After checking into my hotel, and changing out of the winter clothes I’d been wearing in Perth and into the summer clothes I’d brought with me, I decided to start on my List. Before I’d left Australia I’d researched the best small bars and restaurants in Bali, and compiled a list that I could handily reach from central Seminyak. It was disappointing to see that some iconic establishments, such as Metis and Sarong, had closed during the pandemic and never reopened. However others, like Merah Putih and Mamasan, were still in business, along with a slew of new “it” places that have impressed food and beverage critics.


I decided to start with one of these new ones, Motel Mexicola. only 500 metres seaward from my hotel. I had flashes of familiarity as I wandered towards it; the incongruousness of smart shops next to overgrown vacant lots, the absence of sidewalks necessitating darting around traffic on the road itself, the open sewers half covered with concrete panels or optimistically semi-concealed by ornamental planters of bouganvillia or fairylit clumps of bamboo.
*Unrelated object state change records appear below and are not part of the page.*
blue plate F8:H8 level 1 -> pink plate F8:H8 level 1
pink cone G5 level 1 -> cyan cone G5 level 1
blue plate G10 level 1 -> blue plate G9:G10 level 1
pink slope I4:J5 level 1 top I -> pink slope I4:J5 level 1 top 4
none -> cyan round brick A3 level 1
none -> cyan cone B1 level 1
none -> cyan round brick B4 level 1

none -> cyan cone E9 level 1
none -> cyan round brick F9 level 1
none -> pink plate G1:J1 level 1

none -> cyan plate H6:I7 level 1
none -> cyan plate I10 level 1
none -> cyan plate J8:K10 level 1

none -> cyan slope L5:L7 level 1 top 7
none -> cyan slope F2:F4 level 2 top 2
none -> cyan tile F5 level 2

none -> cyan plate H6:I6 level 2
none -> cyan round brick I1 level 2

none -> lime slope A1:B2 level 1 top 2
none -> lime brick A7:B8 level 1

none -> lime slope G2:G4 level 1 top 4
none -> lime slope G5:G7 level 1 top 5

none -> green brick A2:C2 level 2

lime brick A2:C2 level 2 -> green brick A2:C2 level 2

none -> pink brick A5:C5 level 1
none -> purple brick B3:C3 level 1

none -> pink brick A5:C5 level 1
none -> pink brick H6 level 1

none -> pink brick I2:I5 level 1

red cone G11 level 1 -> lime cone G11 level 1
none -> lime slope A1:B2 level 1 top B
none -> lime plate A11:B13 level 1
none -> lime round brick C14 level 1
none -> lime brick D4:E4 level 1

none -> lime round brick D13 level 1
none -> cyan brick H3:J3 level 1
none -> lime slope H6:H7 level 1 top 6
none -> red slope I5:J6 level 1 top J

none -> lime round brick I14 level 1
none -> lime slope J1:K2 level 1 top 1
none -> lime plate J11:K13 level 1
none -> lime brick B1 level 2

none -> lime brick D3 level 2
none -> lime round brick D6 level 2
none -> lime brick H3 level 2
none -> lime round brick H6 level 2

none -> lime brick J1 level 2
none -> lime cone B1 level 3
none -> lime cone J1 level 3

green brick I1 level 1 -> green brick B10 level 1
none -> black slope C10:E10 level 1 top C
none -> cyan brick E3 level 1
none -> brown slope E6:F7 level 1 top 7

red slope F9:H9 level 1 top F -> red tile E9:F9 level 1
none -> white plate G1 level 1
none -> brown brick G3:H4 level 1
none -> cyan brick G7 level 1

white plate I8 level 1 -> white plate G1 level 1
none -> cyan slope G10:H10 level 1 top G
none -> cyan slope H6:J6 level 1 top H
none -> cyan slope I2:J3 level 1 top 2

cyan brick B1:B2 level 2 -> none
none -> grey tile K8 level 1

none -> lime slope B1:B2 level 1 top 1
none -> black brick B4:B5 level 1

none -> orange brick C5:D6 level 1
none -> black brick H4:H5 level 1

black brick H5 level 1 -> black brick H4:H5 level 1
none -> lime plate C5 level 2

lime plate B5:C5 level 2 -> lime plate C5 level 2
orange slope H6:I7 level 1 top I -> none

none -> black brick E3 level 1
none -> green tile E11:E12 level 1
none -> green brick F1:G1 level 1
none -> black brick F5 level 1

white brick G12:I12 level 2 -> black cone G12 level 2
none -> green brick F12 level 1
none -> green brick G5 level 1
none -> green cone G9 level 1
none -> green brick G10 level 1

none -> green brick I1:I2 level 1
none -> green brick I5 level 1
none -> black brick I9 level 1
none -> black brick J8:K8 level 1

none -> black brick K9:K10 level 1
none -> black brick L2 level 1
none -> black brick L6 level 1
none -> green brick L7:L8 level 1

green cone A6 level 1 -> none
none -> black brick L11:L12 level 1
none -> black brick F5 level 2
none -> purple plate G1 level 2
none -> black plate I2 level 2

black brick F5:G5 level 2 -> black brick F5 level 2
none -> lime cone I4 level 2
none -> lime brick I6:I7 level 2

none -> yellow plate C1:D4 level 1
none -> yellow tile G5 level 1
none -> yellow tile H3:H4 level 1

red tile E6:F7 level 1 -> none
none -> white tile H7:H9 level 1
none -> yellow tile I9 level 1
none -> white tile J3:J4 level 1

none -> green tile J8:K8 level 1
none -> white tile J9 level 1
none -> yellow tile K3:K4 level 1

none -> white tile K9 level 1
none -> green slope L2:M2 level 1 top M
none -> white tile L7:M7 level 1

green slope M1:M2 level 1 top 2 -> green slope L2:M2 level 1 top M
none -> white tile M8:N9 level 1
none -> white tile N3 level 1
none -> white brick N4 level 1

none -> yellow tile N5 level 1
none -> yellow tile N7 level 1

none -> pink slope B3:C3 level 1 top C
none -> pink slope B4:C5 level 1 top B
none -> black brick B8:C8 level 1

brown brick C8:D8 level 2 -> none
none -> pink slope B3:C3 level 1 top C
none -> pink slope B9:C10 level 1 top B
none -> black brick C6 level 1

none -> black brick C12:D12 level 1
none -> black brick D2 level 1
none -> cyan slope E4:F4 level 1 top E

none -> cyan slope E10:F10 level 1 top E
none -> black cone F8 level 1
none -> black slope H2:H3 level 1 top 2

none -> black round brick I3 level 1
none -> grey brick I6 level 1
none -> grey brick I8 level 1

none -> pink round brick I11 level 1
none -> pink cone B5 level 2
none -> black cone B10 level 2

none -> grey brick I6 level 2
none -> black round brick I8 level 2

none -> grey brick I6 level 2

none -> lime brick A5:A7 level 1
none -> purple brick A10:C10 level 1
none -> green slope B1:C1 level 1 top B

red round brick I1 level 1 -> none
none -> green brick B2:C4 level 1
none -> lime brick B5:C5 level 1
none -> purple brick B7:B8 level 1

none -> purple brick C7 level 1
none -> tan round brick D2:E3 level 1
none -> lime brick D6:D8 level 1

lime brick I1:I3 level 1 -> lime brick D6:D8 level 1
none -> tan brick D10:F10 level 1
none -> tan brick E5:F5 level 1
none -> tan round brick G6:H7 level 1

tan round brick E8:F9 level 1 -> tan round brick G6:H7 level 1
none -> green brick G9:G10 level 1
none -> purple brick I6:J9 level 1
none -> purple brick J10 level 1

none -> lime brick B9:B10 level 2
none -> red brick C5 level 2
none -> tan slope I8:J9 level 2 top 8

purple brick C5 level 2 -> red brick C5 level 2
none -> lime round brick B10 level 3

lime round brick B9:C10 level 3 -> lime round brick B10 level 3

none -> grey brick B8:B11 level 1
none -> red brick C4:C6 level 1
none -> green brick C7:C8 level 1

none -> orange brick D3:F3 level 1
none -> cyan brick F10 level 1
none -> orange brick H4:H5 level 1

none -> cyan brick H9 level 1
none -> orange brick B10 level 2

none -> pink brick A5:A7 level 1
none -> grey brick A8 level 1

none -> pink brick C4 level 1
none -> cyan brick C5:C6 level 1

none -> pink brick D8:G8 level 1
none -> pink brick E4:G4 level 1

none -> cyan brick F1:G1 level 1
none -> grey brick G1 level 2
The restaurant itself was fully booked – almost inevitable in Seminyak – but I could sit at the bar outside and have drinks and light foods. Which suited me fine. After the deep, abiding cold of the last few nights in Perth, sitting outside in the balmy tropical heat was glorious, and it was gloriouser with a frozen margarita and some chips and guacamole.


Cory and Cody grabbed their boards and hit the closest thing to a wave in the near vicinity. But clearly one of them underestimated the chances of a wipeout.






Sunday, July 16, 2023

Love

I was in Italy earlier this year, and now I’m heading to Bali. It’s a good thing I have absolutely zero interest in India, because I’m already two-thirds of the way to being Elizabeth Gilbert. What does it say about my spiritual life that I’ve done the Eat and the Love but leaving out the Pray?


When it came to choosing a Lego minifig to come with me, as I’m heading to a beach-oriented paradise there was only one obvious option. Or, rather, two. Their names are Cory and Cody, although I’m yet to work out which is which.